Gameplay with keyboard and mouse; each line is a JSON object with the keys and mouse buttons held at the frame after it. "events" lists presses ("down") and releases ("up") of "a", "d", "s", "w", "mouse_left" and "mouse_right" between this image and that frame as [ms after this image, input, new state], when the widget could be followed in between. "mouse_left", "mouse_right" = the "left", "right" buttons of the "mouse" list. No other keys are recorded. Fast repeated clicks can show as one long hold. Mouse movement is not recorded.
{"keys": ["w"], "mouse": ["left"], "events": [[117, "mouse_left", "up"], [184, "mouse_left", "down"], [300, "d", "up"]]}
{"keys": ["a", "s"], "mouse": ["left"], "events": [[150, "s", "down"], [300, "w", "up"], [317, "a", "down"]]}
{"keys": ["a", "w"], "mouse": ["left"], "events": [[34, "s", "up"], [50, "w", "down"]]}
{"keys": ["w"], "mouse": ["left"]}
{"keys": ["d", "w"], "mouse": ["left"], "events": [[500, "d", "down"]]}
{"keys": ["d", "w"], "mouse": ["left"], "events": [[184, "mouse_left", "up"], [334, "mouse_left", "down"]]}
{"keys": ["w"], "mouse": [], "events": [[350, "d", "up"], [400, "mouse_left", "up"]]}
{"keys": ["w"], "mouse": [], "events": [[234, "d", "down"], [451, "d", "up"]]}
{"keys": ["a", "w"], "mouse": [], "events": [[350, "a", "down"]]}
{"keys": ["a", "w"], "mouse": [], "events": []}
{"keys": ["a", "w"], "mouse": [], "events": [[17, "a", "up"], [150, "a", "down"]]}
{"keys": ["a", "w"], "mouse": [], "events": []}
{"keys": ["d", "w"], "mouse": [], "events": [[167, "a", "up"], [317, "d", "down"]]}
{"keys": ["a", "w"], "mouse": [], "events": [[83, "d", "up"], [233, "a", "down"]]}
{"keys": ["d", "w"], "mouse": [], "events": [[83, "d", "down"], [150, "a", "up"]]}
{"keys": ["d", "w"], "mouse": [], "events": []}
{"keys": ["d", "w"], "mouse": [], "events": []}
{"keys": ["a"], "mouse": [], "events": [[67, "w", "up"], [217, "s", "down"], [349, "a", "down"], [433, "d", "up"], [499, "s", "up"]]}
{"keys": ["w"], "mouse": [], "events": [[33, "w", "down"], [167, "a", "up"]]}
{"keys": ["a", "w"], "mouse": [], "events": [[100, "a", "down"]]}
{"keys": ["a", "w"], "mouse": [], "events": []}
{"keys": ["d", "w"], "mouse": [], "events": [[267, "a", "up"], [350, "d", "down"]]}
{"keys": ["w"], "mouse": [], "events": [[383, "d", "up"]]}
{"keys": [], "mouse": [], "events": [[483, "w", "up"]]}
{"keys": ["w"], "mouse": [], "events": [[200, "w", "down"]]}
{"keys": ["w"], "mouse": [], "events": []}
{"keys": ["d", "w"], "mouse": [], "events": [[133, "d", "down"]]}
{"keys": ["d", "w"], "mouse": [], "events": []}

Task directions: The entries are to be repeated exactly, with nothing altered.

Solution to this task:
Gameplay with keyboard and mouse; each line is a JSON object with the keys and mouse buttons held at the frame after it. "events" lists presses ("down") and releases ("up") of "a", "d", "s", "w", "mouse_left" and "mouse_right" between this image and that frame as [ms after this image, input, new state], when the widget could be followed in between. "mouse_left", "mouse_right" = the "left", "right" buttons of the "mouse" list. No other keys are recorded. Fast repeated clicks can show as one long hold. Mouse movement is not recorded.
{"keys": ["w"], "mouse": ["left"], "events": [[117, "mouse_left", "up"], [184, "mouse_left", "down"], [300, "d", "up"]]}
{"keys": ["a", "s"], "mouse": ["left"], "events": [[150, "s", "down"], [300, "w", "up"], [317, "a", "down"]]}
{"keys": ["a", "w"], "mouse": ["left"], "events": [[34, "s", "up"], [50, "w", "down"]]}
{"keys": ["w"], "mouse": ["left"]}
{"keys": ["d", "w"], "mouse": ["left"], "events": [[500, "d", "down"]]}
{"keys": ["d", "w"], "mouse": ["left"], "events": [[184, "mouse_left", "up"], [334, "mouse_left", "down"]]}
{"keys": ["w"], "mouse": [], "events": [[350, "d", "up"], [400, "mouse_left", "up"]]}
{"keys": ["w"], "mouse": [], "events": [[234, "d", "down"], [451, "d", "up"]]}
{"keys": ["a", "w"], "mouse": [], "events": [[350, "a", "down"]]}
{"keys": ["a", "w"], "mouse": [], "events": []}
{"keys": ["a", "w"], "mouse": [], "events": [[17, "a", "up"], [150, "a", "down"]]}
{"keys": ["a", "w"], "mouse": [], "events": []}
{"keys": ["d", "w"], "mouse": [], "events": [[167, "a", "up"], [317, "d", "down"]]}
{"keys": ["a", "w"], "mouse": [], "events": [[83, "d", "up"], [233, "a", "down"]]}
{"keys": ["d", "w"], "mouse": [], "events": [[83, "d", "down"], [150, "a", "up"]]}
{"keys": ["d", "w"], "mouse": [], "events": []}
{"keys": ["d", "w"], "mouse": [], "events": []}
{"keys": ["a"], "mouse": [], "events": [[67, "w", "up"], [217, "s", "down"], [349, "a", "down"], [433, "d", "up"], [499, "s", "up"]]}
{"keys": ["w"], "mouse": [], "events": [[33, "w", "down"], [167, "a", "up"]]}
{"keys": ["a", "w"], "mouse": [], "events": [[100, "a", "down"]]}
{"keys": ["a", "w"], "mouse": [], "events": []}
{"keys": ["d", "w"], "mouse": [], "events": [[267, "a", "up"], [350, "d", "down"]]}
{"keys": ["w"], "mouse": [], "events": [[383, "d", "up"]]}
{"keys": [], "mouse": [], "events": [[483, "w", "up"]]}
{"keys": ["w"], "mouse": [], "events": [[200, "w", "down"]]}
{"keys": ["w"], "mouse": [], "events": []}
{"keys": ["d", "w"], "mouse": [], "events": [[133, "d", "down"]]}
{"keys": ["d", "w"], "mouse": [], "events": []}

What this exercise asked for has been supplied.